As the summer adventure season cranks into high gear, tires should be one of the first things you consider when heading out onto wilderness roads we have all over this great nation of ours. Sure, off-road or all-terrain tires will ride a bit rougher and make a little more noise on the pavement, but their stronger carcasses and treads will get you farther into the wilds and then back out again than those compromise tires that are on your rig right now.

Photo credit: Subaru
Photo credit: Subaru

“Because of the diverse capabilities of crossovers, and the fact that the vehicle category varies so much (different CUVs have different attributes and purposes) there’s no ‘right’ answer for CUV tires,” say the experts at tirebuyer.com. “Instead, it’s a matter of finding a set of tires that’s a match your budget, vehicle, preferences, and unique driving circumstances.”

Research helps. Tire Rack has a “Tire Decision Guide” where you can enter your vehicle and the kind of driving you plan to do and it spits out several choices. I entered three CUVs and got a good set of options:

Tire Decision Guide

Photo credit: Hearst Owned
Photo credit: Hearst Owned

I chose the RAV4 and CR-V because they are the two most-popular CUVs sold, and I figured the Forester was more likely to be taken off-highway.

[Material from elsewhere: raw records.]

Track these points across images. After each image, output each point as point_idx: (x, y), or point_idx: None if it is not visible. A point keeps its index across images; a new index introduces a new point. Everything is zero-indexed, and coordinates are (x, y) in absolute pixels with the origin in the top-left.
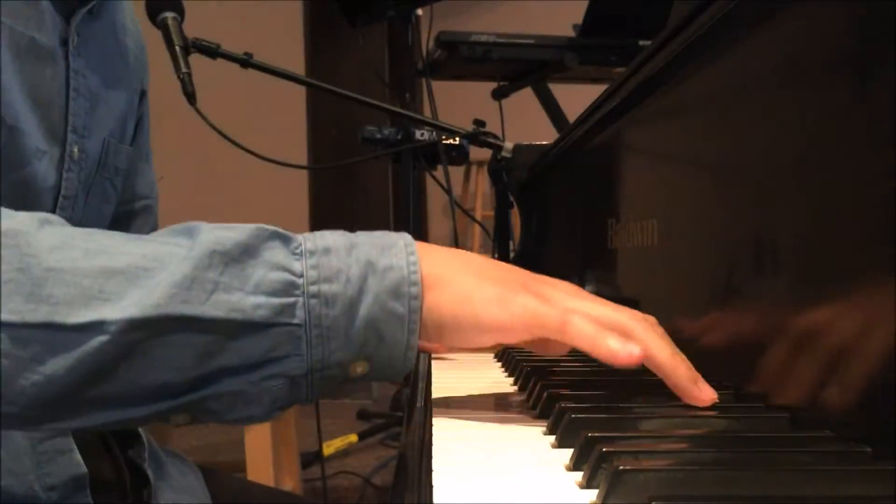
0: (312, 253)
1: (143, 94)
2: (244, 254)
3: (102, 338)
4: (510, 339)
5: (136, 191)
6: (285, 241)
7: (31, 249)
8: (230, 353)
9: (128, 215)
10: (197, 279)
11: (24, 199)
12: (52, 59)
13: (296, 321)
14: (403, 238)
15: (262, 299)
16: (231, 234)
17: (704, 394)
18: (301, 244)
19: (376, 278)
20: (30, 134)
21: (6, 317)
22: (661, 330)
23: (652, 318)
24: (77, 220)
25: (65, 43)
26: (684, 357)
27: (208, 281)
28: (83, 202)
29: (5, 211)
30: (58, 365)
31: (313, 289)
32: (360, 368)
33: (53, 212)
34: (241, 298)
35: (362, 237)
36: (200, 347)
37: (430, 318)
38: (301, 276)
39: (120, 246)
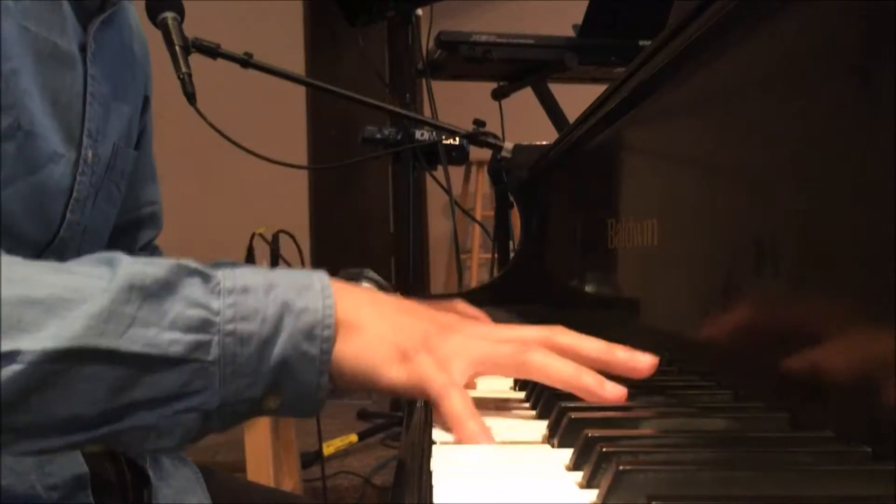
0: (231, 291)
1: (146, 100)
2: (162, 289)
3: (17, 367)
4: (401, 395)
5: (142, 197)
6: (205, 278)
7: None
8: (144, 387)
9: (136, 223)
10: (114, 313)
11: (39, 201)
12: (72, 64)
13: (210, 358)
14: (321, 280)
15: (177, 335)
16: (151, 269)
17: (610, 395)
18: (220, 282)
19: (291, 319)
20: (48, 138)
21: None
22: (567, 337)
23: (557, 329)
24: (85, 223)
25: (82, 49)
26: (594, 346)
27: (125, 315)
28: (91, 205)
29: None
30: None
31: (229, 327)
32: (272, 403)
33: (64, 214)
34: (157, 333)
35: (281, 277)
36: (115, 381)
37: (337, 362)
38: (218, 313)
39: (41, 276)
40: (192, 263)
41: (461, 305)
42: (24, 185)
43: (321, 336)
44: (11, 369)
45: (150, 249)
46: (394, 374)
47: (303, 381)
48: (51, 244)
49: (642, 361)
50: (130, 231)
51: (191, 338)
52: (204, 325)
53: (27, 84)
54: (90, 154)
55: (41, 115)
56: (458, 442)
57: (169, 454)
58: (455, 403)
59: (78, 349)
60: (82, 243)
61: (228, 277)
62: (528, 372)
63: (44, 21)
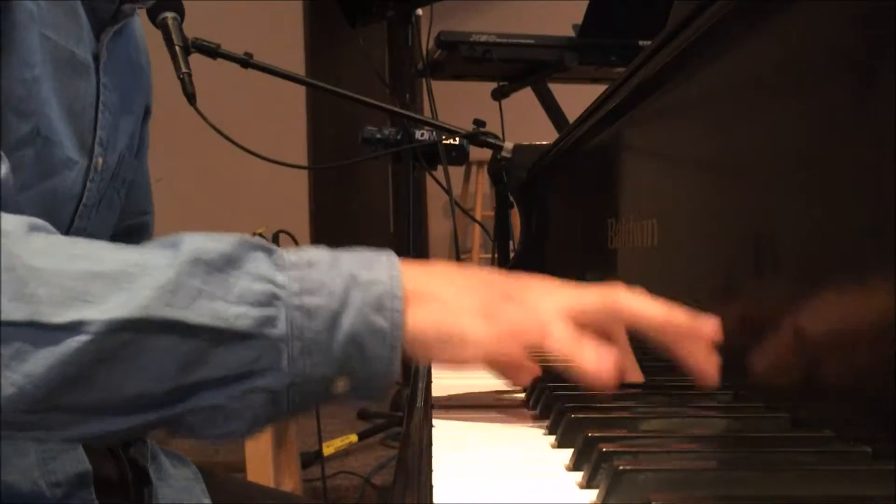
0: (296, 265)
1: (147, 112)
2: (227, 264)
3: (84, 337)
4: (497, 352)
5: (137, 206)
6: (269, 252)
7: (17, 250)
8: (211, 364)
9: (138, 228)
10: (181, 285)
11: (51, 207)
12: (87, 73)
13: (278, 333)
14: (387, 254)
15: (244, 309)
16: (215, 244)
17: (707, 329)
18: (285, 257)
19: (359, 291)
20: (63, 145)
21: None
22: (643, 292)
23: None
24: (90, 229)
25: (95, 58)
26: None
27: (192, 287)
28: (96, 211)
29: None
30: (38, 364)
31: (296, 301)
32: (341, 385)
33: (73, 220)
34: (224, 307)
35: (346, 253)
36: (183, 355)
37: (415, 333)
38: (284, 287)
39: (104, 252)
40: (255, 239)
41: None
42: (38, 191)
43: (391, 307)
44: (77, 340)
45: None
46: (482, 332)
47: (373, 356)
48: None
49: (705, 324)
50: (135, 236)
51: (257, 312)
52: (270, 299)
53: (46, 92)
54: (100, 161)
55: (58, 123)
56: (586, 377)
57: (237, 438)
58: (563, 334)
59: (145, 319)
60: None
61: (293, 252)
62: (621, 312)
63: (63, 29)
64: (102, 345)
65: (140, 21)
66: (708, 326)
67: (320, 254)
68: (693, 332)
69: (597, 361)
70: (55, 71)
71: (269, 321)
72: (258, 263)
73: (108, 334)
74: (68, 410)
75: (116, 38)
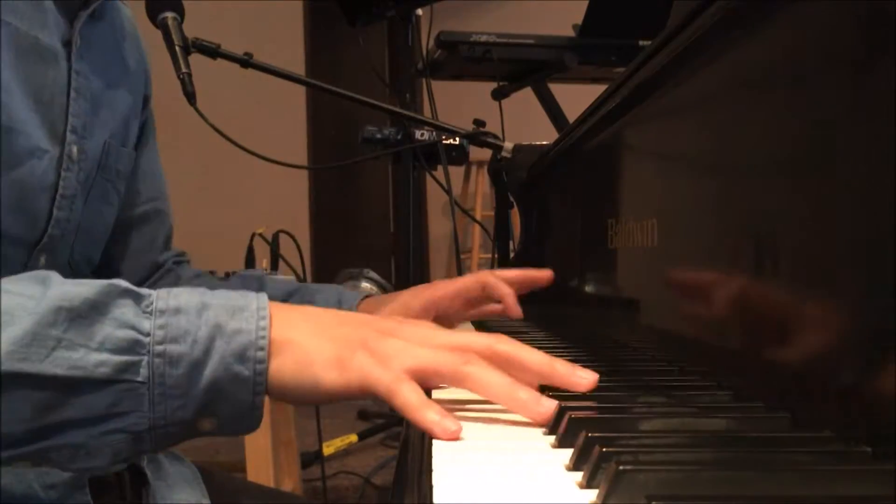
0: (162, 312)
1: (146, 100)
2: (92, 310)
3: None
4: (346, 397)
5: (141, 192)
6: (136, 298)
7: None
8: (71, 408)
9: (137, 219)
10: (38, 335)
11: (21, 197)
12: (54, 59)
13: (139, 379)
14: (259, 301)
15: (105, 356)
16: (81, 289)
17: (539, 415)
18: (153, 303)
19: (223, 341)
20: (30, 133)
21: None
22: (504, 349)
23: (502, 338)
24: (77, 221)
25: (67, 44)
26: (536, 358)
27: (50, 338)
28: (82, 203)
29: None
30: None
31: (159, 348)
32: (207, 424)
33: (51, 210)
34: (84, 355)
35: (216, 298)
36: (40, 402)
37: (274, 381)
38: (148, 334)
39: None
40: (124, 284)
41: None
42: (4, 180)
43: (254, 357)
44: None
45: (173, 255)
46: (334, 378)
47: (236, 401)
48: (39, 242)
49: (583, 378)
50: (128, 228)
51: (119, 359)
52: (133, 346)
53: (8, 79)
54: (75, 150)
55: (22, 111)
56: (429, 435)
57: (100, 472)
58: (409, 396)
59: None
60: (76, 243)
61: (161, 298)
62: (465, 383)
63: (24, 15)
64: None
65: (130, 12)
66: (539, 415)
67: (190, 299)
68: (526, 414)
69: (438, 425)
70: (16, 58)
71: (131, 367)
72: (124, 310)
73: None
74: None
75: (93, 23)
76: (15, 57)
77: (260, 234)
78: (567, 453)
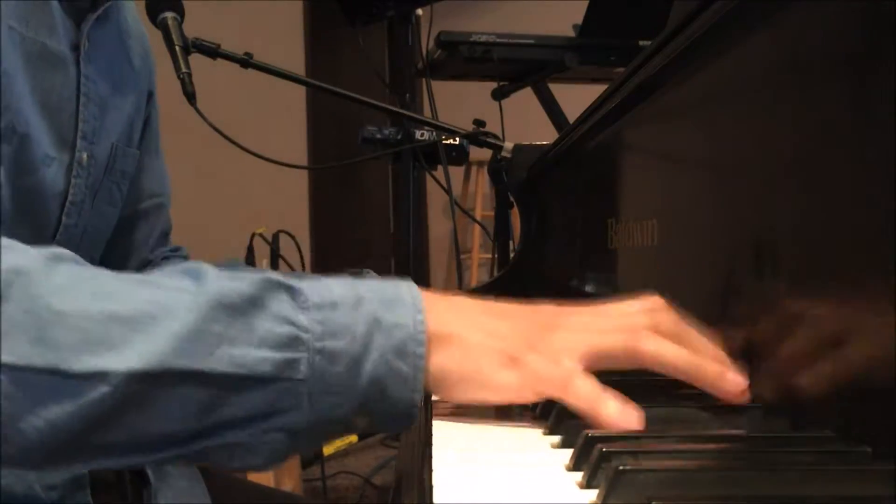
0: (319, 307)
1: (150, 95)
2: (250, 305)
3: (105, 388)
4: (516, 400)
5: (144, 188)
6: (292, 292)
7: (38, 290)
8: (233, 406)
9: (138, 215)
10: (201, 332)
11: (32, 205)
12: (63, 64)
13: (299, 376)
14: (411, 291)
15: (266, 353)
16: (238, 284)
17: (731, 385)
18: (308, 297)
19: (382, 336)
20: (39, 140)
21: (9, 359)
22: (670, 319)
23: (657, 304)
24: (83, 225)
25: (75, 48)
26: (706, 346)
27: (212, 334)
28: (90, 207)
29: (11, 245)
30: (60, 411)
31: (318, 345)
32: (361, 422)
33: (60, 218)
34: (246, 352)
35: (369, 290)
36: (203, 400)
37: (438, 377)
38: (307, 330)
39: (127, 291)
40: (279, 277)
41: None
42: (16, 188)
43: (413, 353)
44: (98, 390)
45: (170, 249)
46: (504, 379)
47: (394, 399)
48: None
49: (733, 382)
50: (129, 225)
51: (280, 356)
52: (293, 343)
53: (18, 86)
54: (85, 156)
55: (32, 118)
56: (607, 427)
57: (255, 471)
58: (582, 391)
59: (165, 370)
60: (80, 245)
61: (316, 291)
62: (643, 359)
63: (31, 21)
64: (123, 394)
65: (134, 8)
66: (731, 385)
67: (344, 292)
68: (716, 387)
69: (618, 416)
70: (26, 64)
71: (291, 364)
72: (281, 305)
73: (127, 385)
74: (92, 449)
75: (100, 25)
76: (24, 63)
77: (260, 234)
78: (567, 453)
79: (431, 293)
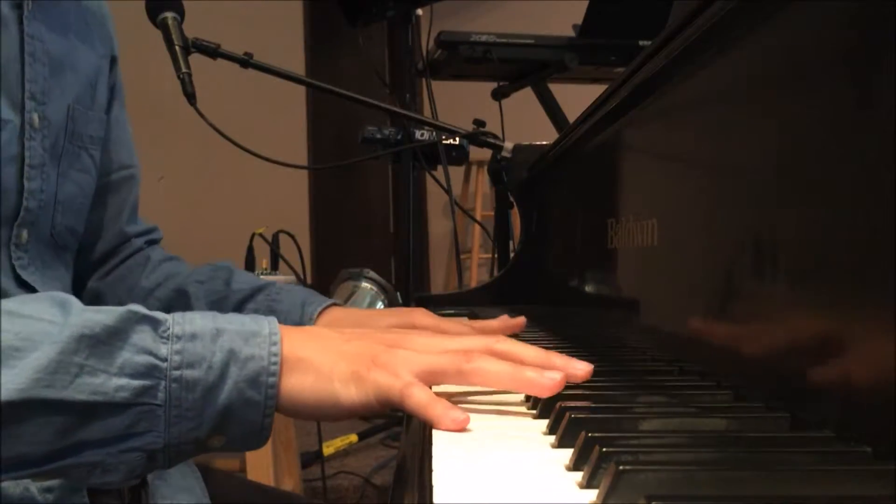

If you’ll notice, all three can run on Falken Wildpeak A/T Trails or Yokohama Geolander A/T G015s, so maybe that’d be a good tire to consider. The CR-V and the Forester can also use the Toyo Open Country A/T III or Hankook Dynapro AT2. And there are other choices, too. Millions of choices. If you’re going off-road, consider an All-Terrain tire.

“All-Terrain tires are built to be taken off-road,” said Falken Tire’s Howlett. “Unlike your typical All-Season tire, A/T’s feature aggressive upper sidewalls and puncture-resistant tread, providing support for unexpected run-ins with rocks and other rugged terrain.”

Somewhere out there, your perfect tire is waiting.

“As we say, there is no best tire, there's a right tire,” said Edmonds.